COMPITI DELL'ESERCIZIO
1 – Riporta fedelmente il passo dell'omelia che comincia con "siamo qui per" e termina con "attesa ma desiderata.".
2 – In base all'omelia, spiega in una o due frasi per quale motivo i presenti si sono riuniti.

=== TESTO PROPOSTO ===

Omelia nella S. Messa per i funerali di don Mario Meggiolaro (Oriago / Chiesa parrocchiale S. Pietro in Bosco, 12 novembre 2021)
12-11-2021

S. Messa per i funerali di don Mario Meggiolaro

(Oriago / Chiesa parrocchiale S. Pietro in Bosco, 12 novembre 2021)

Omelia del Patriarca Francesco Moraglia

 

 

Carissimi,

siamo qui per rivolgere nella fede l’ultimo saluto terreno a don Mario che – nelle prime ore di martedì scorso – è entrato nella nostra comune casa futura, meta da lui non solo attesa ma desiderata.

Le sue condizioni di salute negli ultimi tempi erano diventate precarie e lo avevano reso sempre più fragile; il male che lo aveva colpito gli procurava molta sofferenza e, alla fine, la situazione è precipitata.

=== DATI ESTRATTI ===

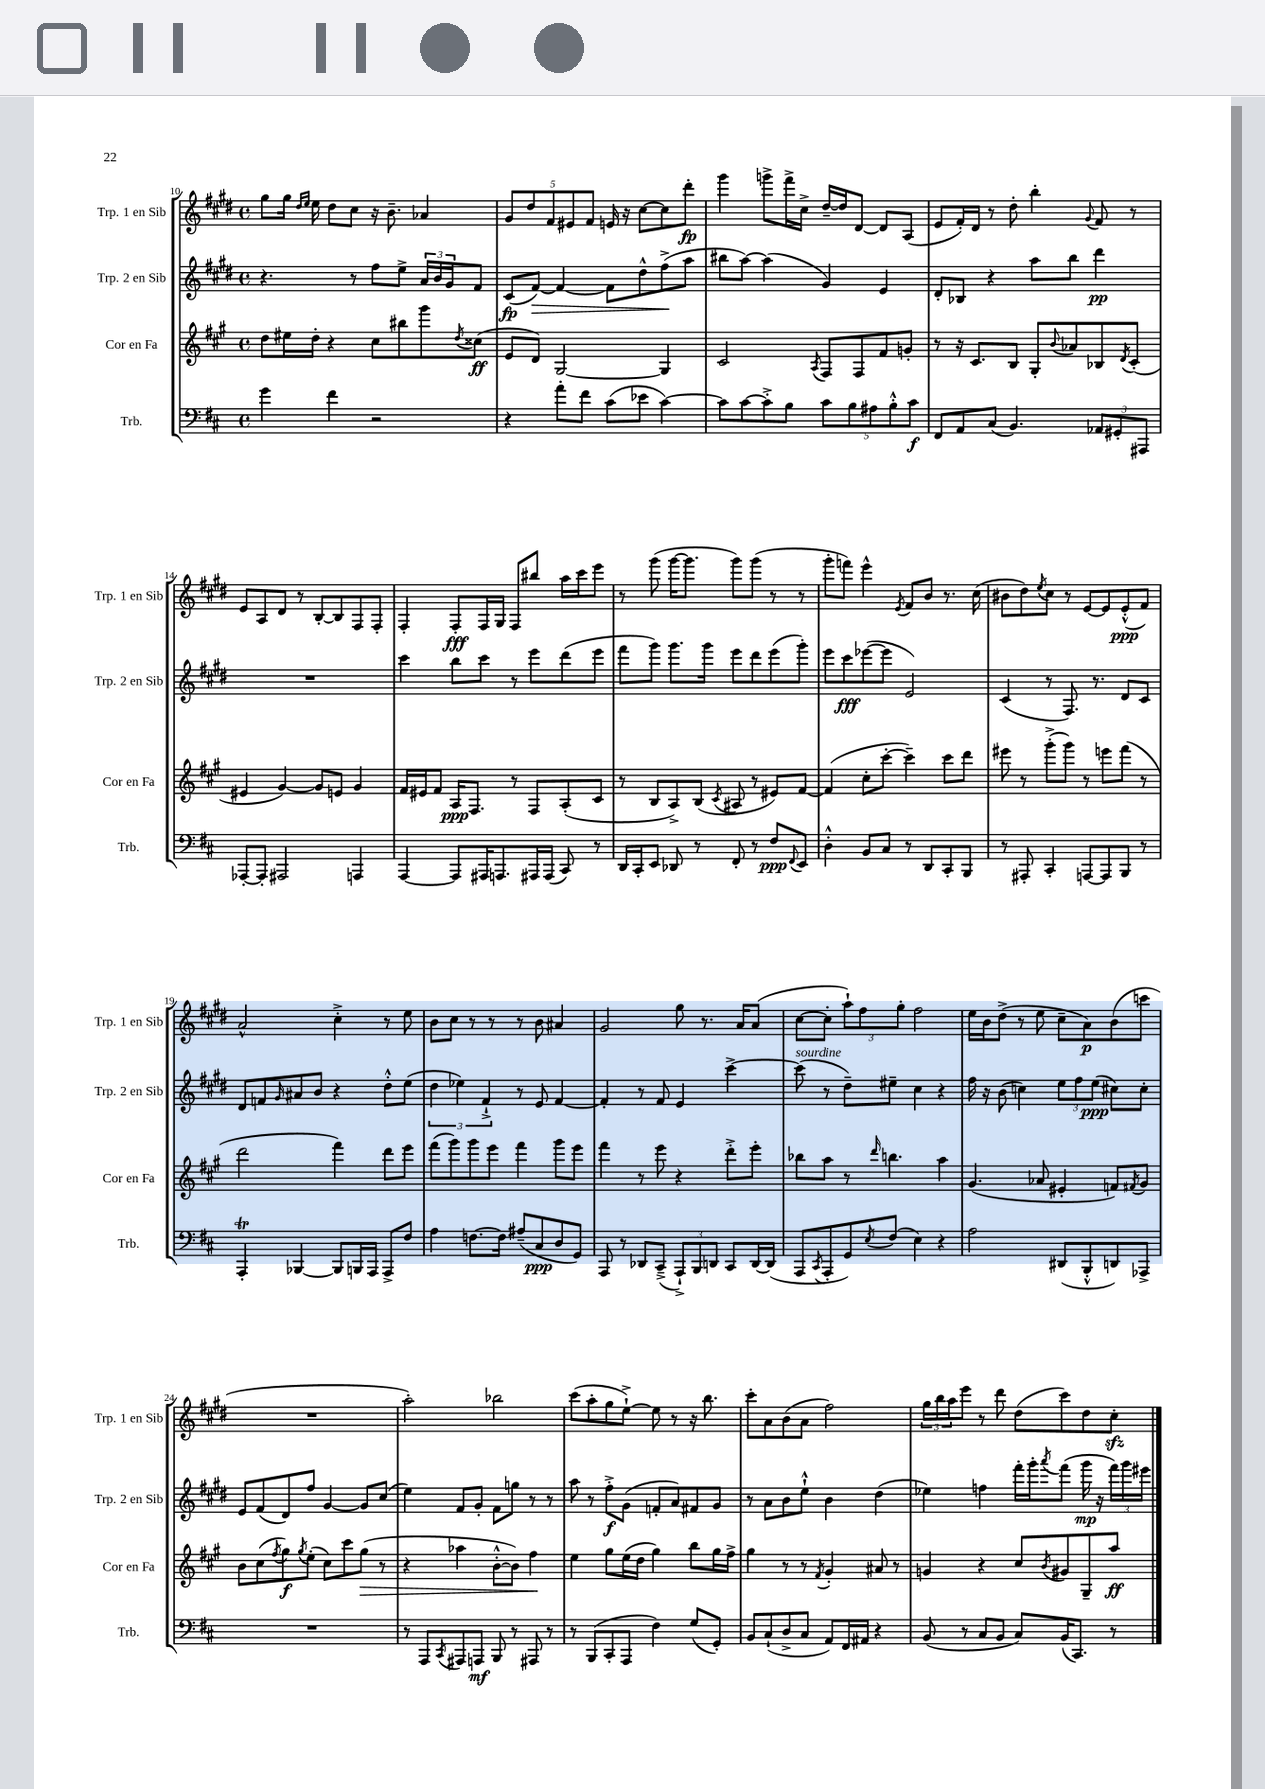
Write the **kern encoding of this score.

**kern	**kern	**kern	**kern
*staff4	*staff3	*staff2	*staff1
*clefF4	*clefG2	*clefG2	*clefG2
*k[f#c#]	*k[f#c#g#]	*k[f#c#g#d#]	*k[f#c#g#d#]
*M4/4	*M4/4	*M4/4	*M4/4
*met(c)	*met(c)	*met(c)	*met(c)
4g	8dd	4.r	8gg#
.	16ee#	.	16gg#
.	.	.	16qqdd#
.	.	.	16qqee
.	16dd'	.	16ee
4f#	4r	.	8dd#
.	.	8r	8cc#
2r	8cc#	8ff#	16r
.	.	.	8.b~
.	8bb#	8ee^	.
.	8ggg#	24a	4a-
.	.	24b	.
.	.	24g#	.
.	8qdd	.	.
.	(8cc##	8f#	.
=	=	=	=
4r	8e	(8c#	10g#
.	.	.	10dd#
.	8d)	[8f#)	.
.	.	.	10f#
8a'	[2G#	4f#_	.
.	.	.	10e#
8f#	.	.	.
.	.	.	10f#
(8c#	.	8f#]	16e
.	.	.	16r
8e-	.	8dd#^^	[8cc#
[4c#)	4G#]	(8ff#^	8cc#]
.	.	8aa	8ddd#'
=	=	=	=
8c#]	2c#	8bb#	4ggg#
[8c#	.	[8aa)	.
8c#'^]	.	(4aa]	8ggg^
8B	.	.	16fff#^
.	.	.	16cc#^
.	8qA	.	.
10c#	8F#	4g#)	[16dd#~
.	.	.	16dd#]
10B	.	.	.
.	8F#	.	[8d#
10A#	.	.	.
.	8f#	4e	8d#]
10B'^^	.	.	.
.	8g'	.	(8A
10c#	.	.	.
=	=	=	=
8FF#	8r	8d#'	8e
8AA	16r	8B-	16f#')
.	8.c#	.	16d#
(8C#	.	4r	8r
4.BB)	8B	.	8dd#'
.	8G#'	8aa	4bb'
.	8qqb	.	.
.	8a-	8bb	.
.	.	.	8qqg#
12AA-	8B-	4ddd#	8f#
12GG#'	.	.	.
.	8qd	.	.
.	(8c#'	.	8r
12AAA#	.	.	.
=	=	=	=
[8AAA-'	4e#	1r	8e
8AAA-']	.	.	8A
2AAA#	[4g#)	.	8d#
.	.	.	8r
.	8g#]	.	[8B'
.	8e	.	8B]
4AAA	4g#	.	8F#
.	.	.	8F#'
=	=	=	=
[4AAA	16f#	4ccc#	4F#'
.	16e#	.	.
.	8f#	.	.
8AAA]	16A	8bb	8F#'
.	8.F#	.	.
16AAA#	.	8ccc#	16F#
8.AAA	.	.	16G#
.	8r	8r	8F#
16AAA#	8F#	8eee	8bb#
(16AAA#	.	.	.
8CC#)	(8A'	(8ddd#	16aa
.	.	.	16ccc#
8r	8c#	8eee	8eee
=	=	=	=
16DD	8r	8fff#	8r
16CC#'	.	.	.
8EE	8B	8ggg#)	(8ggg#
8DD-	8A^)	8.ggg#	[16ggg#
.	.	.	8.ggg#]
8r	(8B	.	.
.	.	16ggg#	.
.	8qc#	.	.
8FF#'	8A#	8eee	8ggg#)
8r	8r	8ddd#	(8ggg#
8F#	8e#)	(8eee	8r
8qqFF#	.	.	.
8EE	[8f#	8ggg#')	8r
=	=	=	=
4D'^^	(4f#]	8eee	8ggg#'
.	.	8ccc#	8fff)
8BB	8cc#'	([8eee-	4eee^^
8C#	[8ccc#'	8eee-]	.
.	.	.	8qe
8r	4ccc#~])	2e)	8f#
8DD	.	.	8b
8CC#'	8ccc#	.	8.r
8BBB	8ddd	.	.
.	.	.	(16cc#
=	=	=	=
8r	8eee#	(4c#	8b#
8AAA#'	8r	.	8dd#)
.	.	.	8qee
4CC#'	(8ggg#'^	8r	8cc#
.	8ggg#)	8.F#)	8r
[8AAA	8r	.	[8e
.	.	8.r	.
8AAA]	8eee	.	8e]
8BBB	(8fff#	8d#	(8e'^^
8r	8r	8c#	8f#)
=	=	=	=
4AAA'	2ddd	8d#	2a^^
.	.	8f	.
.	.	16qqg#	.
[4BBB-	.	8a#	.
.	.	8b	.
8BBB-]	4fff#)	4r	4cc#'^
16BBB	.	.	.
16AAA	.	.	.
8AAA^	8ddd	8dd#'^^	8r
8F#	8eee	(8ee	8ee
=	=	=	=
4A	(8fff#	6dd#	8b
.	8ggg#)	.	8cc#
.	.	6ee-)	.
[8.F	8ggg#	.	8r
.	.	6f#`^	.
.	8eee	.	8r
16F]	.	.	.
(8A#~	4fff#	8r	8r
8C#	.	8e	8b
8D	8ggg#	[4f#	4a#
8GG)	8eee	.	.
=	=	=	=
8AAA	4fff#	4f#']	2g#
8r	.	.	.
8DD-	8r	8r	.
(8CC#~^	8eee	8f#	.
12AAA`^)	4r	4e	8gg#
12BBB	.	.	.
.	.	.	8.r
12DD	.	.	.
8CC#	8ddd'^	[4ccc#^	.
.	.	.	16a
[16DD	8eee'	.	(8a
(16DD]	.	.	.
=	=	=	=
8AAA	8bb-	(8ccc#]	[8cc#
8qCC#	.	.	.
8AAA'	8aa	8r	8cc#']
8GG)	8r	8dd#~)	12aa`)
.	.	.	12ff#
8qE	16qqddd	.	.
(8F#	4.bb	8ee#~	.
.	.	.	12gg#'
4E)	.	4cc#	2ff#
4r	4aa	4r	.
=	=	=	=
2A	(4.g#	16ff#	16ee
.	.	16r	16b
.	.	(8b	(8dd#^
.	.	4cc)	8r
.	8a-	.	8ee
(8DD#	4e#'	12ee	8cc#~
.	.	12ff#	.
8BBB'^^	.	.	8a)
.	.	(12ee	.
8DD)	8f)	8cc#)	(8b
.	8qf#	.	.
8AAA-^	8g#	8cc#'	8ccc
=	=	=	=
1r	8b	8e	1r
.	(8cc#	(8f#	.
.	8qff#	.	.
.	8gg#)	8d#)	.
.	8qgg#	.	.
.	(8ee'	8ff#	.
.	8cc#)	[4g#	.
.	8ccc#	.	.
.	(8gg#	8g#]	.
.	8r	(8cc#	.
=	=	=	=
8r	4r	4ee)	2aa')
8AAA	.	.	.
8qCC#	.	.	.
8AAA#	4aa-	8f#	.
8AAA	.	8g#'	.
8BBB	[8b'^^	8f#	2bb-
8r	8b])	8gg	.
8AAA#	4ff#	8r	.
8r	.	8r	.
=	=	=	=
8r	4ee	8aa	(8ccc#
(8BBB	.	8r	8aa'
8CC#'	8gg#	8ff#'^	8gg#
8AAA	(16ee	(8g#	[8ee`^)
.	16dd	.	.
4F#)	4gg#)	8f'	8ee]
.	.	8a)	8r
(8G	8bb	8f#	16r
.	.	.	8.bb
8GG')	16gg#	8g#	.
.	16ff#^	.	.
=	=	=	=
8BB	4gg#	8r	8ccc#'
(8C#`	.	8a	8a
8D^	8r	8b	(8b
8C#	8r	8ee`^^	8a
.	8qf#	.	.
8AA)	4g#'	4b	2ff#)
16FF#	.	.	.
16AA#	.	.	.
4r	8a#	(4dd#	.
.	8r	.	.
=	=	=	=
(8BB	4g	4ee-)	24gg#
.	.	.	24bb
.	.	.	24aa
8r	.	.	8eee
8C#	4r	4ff	8r
8BB	.	.	8ddd#
8C#)	8cc#	16fff#'	(8dd#
.	.	16ggg#'	.
.	8qb	8qaaa	.
(16BB	8g#	(8fff#	8ccc#)
8.CC#)	.	.	.
.	8G#~	16ggg#	8dd#
.	.	16r	.
8r	8aa	24fff#)	8cc#'
.	.	24ggg#	.
.	.	24eee#	.
==	==	==	==
*-	*-	*-	*-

===

ESERCIZIO SVOLTO
1 –
siamo qui per rivolgere nella fede l’ultimo saluto terreno a don Mario che – nelle prime ore di martedì scorso – è entrato nella nostra comune casa futura, meta da lui non solo attesa ma desiderata.

2 – I presenti si sono riuniti per rivolgere nella fede l'ultimo saluto terreno a don Mario. Nelle prime ore del martedì precedente egli è entrato nella comune casa futura, una meta che non solo attendeva ma desiderava.